Red Hat Bugzilla – Bug 509022
scsi timeout could happen repeatedly when device doesn't respond to R/W but TUR
Last modified: 2014-07-25 01:07:57 EDT
Created attachment 350025 [details]
scsi timeout injection module
Description of problem:
A storage can break down in the way that it does not respond to scsi
commands such as read/write, while a storage successfully respond to
scsi commands such as test unit ready.
(It may depend on implementation of storage.)
When this type of a device trouble happens, the scsi-mid layer detects
timeout for the device, and scsi-mid layer tries to recover the error.
Then, scsi-mid layer detects that the device has been recovered by
the result of Test Unit Ready.
Therefore, the state of the device is not changed to offline and user
application can continue to issue I/Os to the device. This may cause
timeout errors repeatedly on the same device, and application can not
do proper actions quickly.
In addition, this issue seriously affects system boot time. During
device scanning in scsi-mid layer, read I/Os are issued to recognized
devices to get their partition table in check_partition(). Usually,
many types of filesystems are registered, and partition check is
executed for every filesystems. This is a very long process because
every read I/O ends up by timeout.
Moreover, scsi device scan is sequentially done, and other devices
wait to be scanned. In some Linux distributions, boot processes go
forward before valid devices are recognised, and system can not start
correctly even if devices are fully redundant by mirroring.
Version-Release number of selected component (if applicable):
Every RHEL5 kernels
Steps to Reproduce:
kernel ... 2.6.18-128.el5
scsi LLD ... qla2xxx
devices ... /dev/sdc (2:0:0:0)
scsi timeout ... 3 seconds.
1. Getting an address of scsi_host_template for LLD
Getting an address of scsi_host_template table specific to LLD.
In case of qla2xxx driver, a table name is "qla2x00_driver_template".
# grep qla2x00_driver_template /proc/kallsyms
f8a323c0 d qla2x00_driver_template [qla2xxx]
2. Building and loading the scsi timeout injection module
Loading the scsi timeout injection module with a "param" option,
which is a series of two parameters, scsi_driver_template address
got in step 1 and a scsi device target on which a timeout error is
Here is an example to inject a scsi timeout to scsi devices, 2:0:0:0.

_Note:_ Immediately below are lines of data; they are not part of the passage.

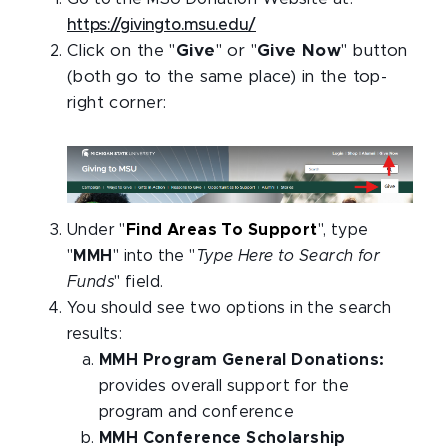
https://givingto.msu.edu/
Click on the "
Give
" or "
Give Now
" button
(both go to the same place) in the top-
right corner:
Under "
Find Areas To Support
", type
"
MMH
" into the "
Type Here to Search for
Funds
" field.
You should see two options in the search
results:
MMH Program General Donations:
provides overall support for the
program and conference
MMH Conference Scholarship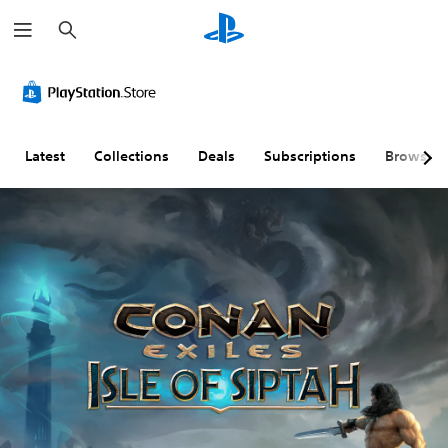
S
e
a
r
c
h
Latest
Collections
Deals
Subscriptions
Browse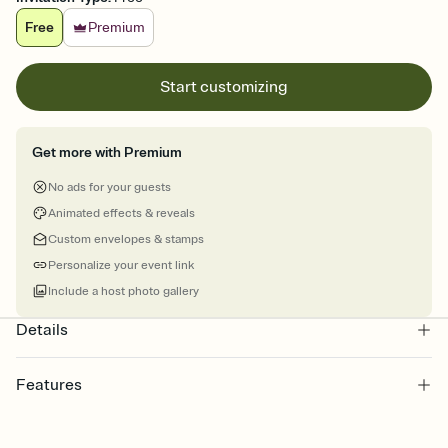
Free
Premium
Start customizing
Get more with Premium
No ads for your guests
Animated effects & reveals
Custom envelopes & stamps
Personalize your event link
Include a host photo gallery
Details
Features
Customize every detail of your online Invitation
Select a Premium template and choose an animated reveal that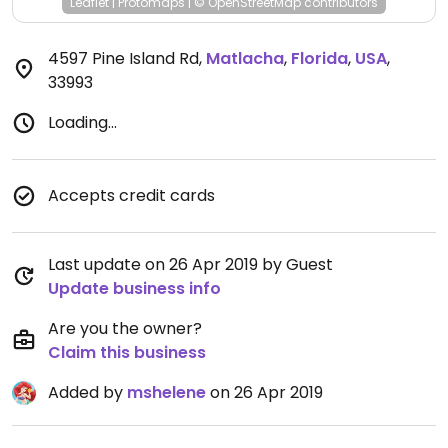
Leaflet
|
Protomaps
|
© OpenStreetMap
contributors
4597 Pine Island Rd
,
Matlacha
,
Florida
,
USA
,
33993
Loading...
Accepts credit cards
Last update on 26 Apr 2019 by Guest
Update business info
Are you the owner?
Claim this business
Added by
mshelene
on 26 Apr 2019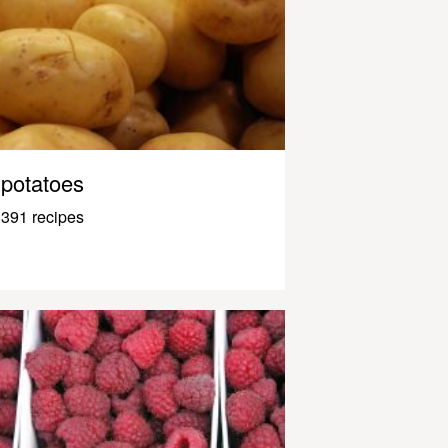
potatoes
391 recipes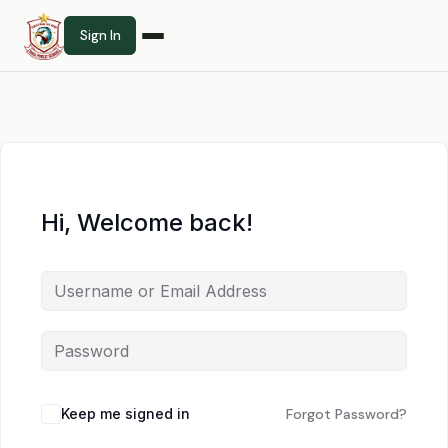
Sign In
Hi, Welcome back!
Keep me signed in
Forgot Password?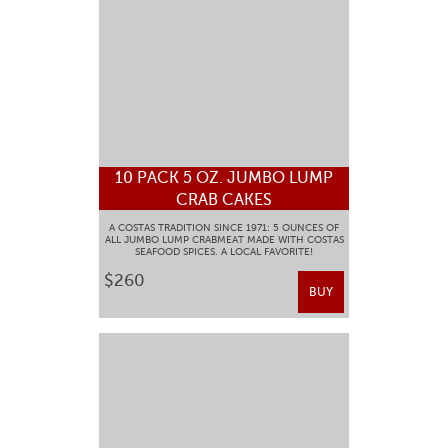
10 PACK 5 OZ. JUMBO LUMP
CRAB CAKES
A COSTAS TRADITION SINCE 1971: 5 OUNCES OF
ALL JUMBO LUMP CRABMEAT MADE WITH COSTAS
SEAFOOD SPICES. A LOCAL FAVORITE!
$260
BUY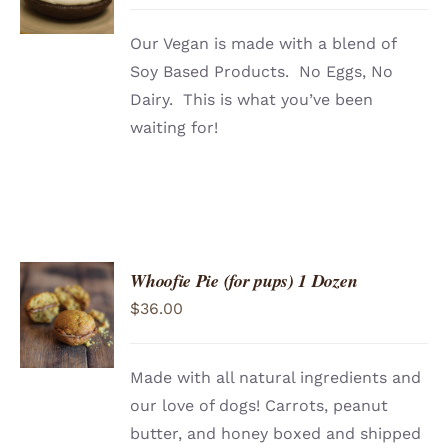
Our Vegan is made with a blend of
Soy Based Products. No Eggs, No
Dairy. This is what you’ve been
waiting for!
Whoofie Pie (for pups) 1 Dozen
ADD TO
$
36.00
CART
/
DETAILS
Made with all natural ingredients and
our love of dogs! Carrots, peanut
butter, and honey boxed and shipped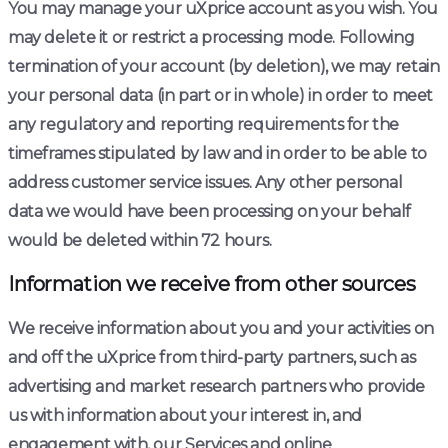
You may manage your uXprice account as you wish. You
may delete it or restrict a processing mode. Following
termination of your account (by deletion), we may retain
your personal data (in part or in whole) in order to meet
any regulatory and reporting requirements for the
timeframes stipulated by law and in order to be able to
address customer service issues. Any other personal
data we would have been processing on your behalf
would be deleted within 72 hours.
Information we receive from other sources
We receive information about you and your activities on
and off the uXprice from third-party partners, such as
advertising and market research partners who provide
us with information about your interest in, and
engagement with, our Services and online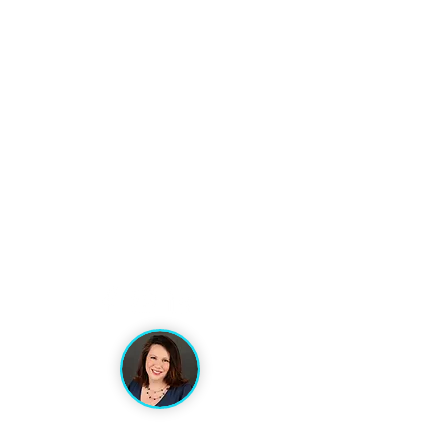
VACATION ARTISANS
TRAVEL AGENCY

# insmod scsi_timeout.ko param=0xf8a323c0,2:0:0:0
3. Issuing I/Os to the device (/dev/sdc)
Issue I/Os to the device several times and you can see it takes about
36 seconds for each I/Os.
# dd if=/dev/sdc of=/dev/null bs=4096 count=1
dd: reading `/dev/sdc': Input/output error
0+0 records in
0+0 records out
0 bytes (0 B) copied, 36.0002 seconds, 0.0 kB/s
Timeout happens every time when a process issues I/O to a broken device,
and the process needs to wait for a long time. This is caused because
scsi layer does not change the device to offline state in this case of
scsi layer changes the state of the device to offline when timeout
happened the number of times a user indicated, and the process which
issued the I/O can receive -EIO without significant delay.
- Patch to add a parameter to limit timeout count per device and change
a broken device to offline state is under discussion on linux-scsi.
Introduce the parameter to limit scsi timeout count
Introduce the parameter to limit scsi timeout count (take 2)
Hitachi can close this RHEL5 bug.
We will check if this issue is reproducible in RHEL6.
If yes, we will open a new bug.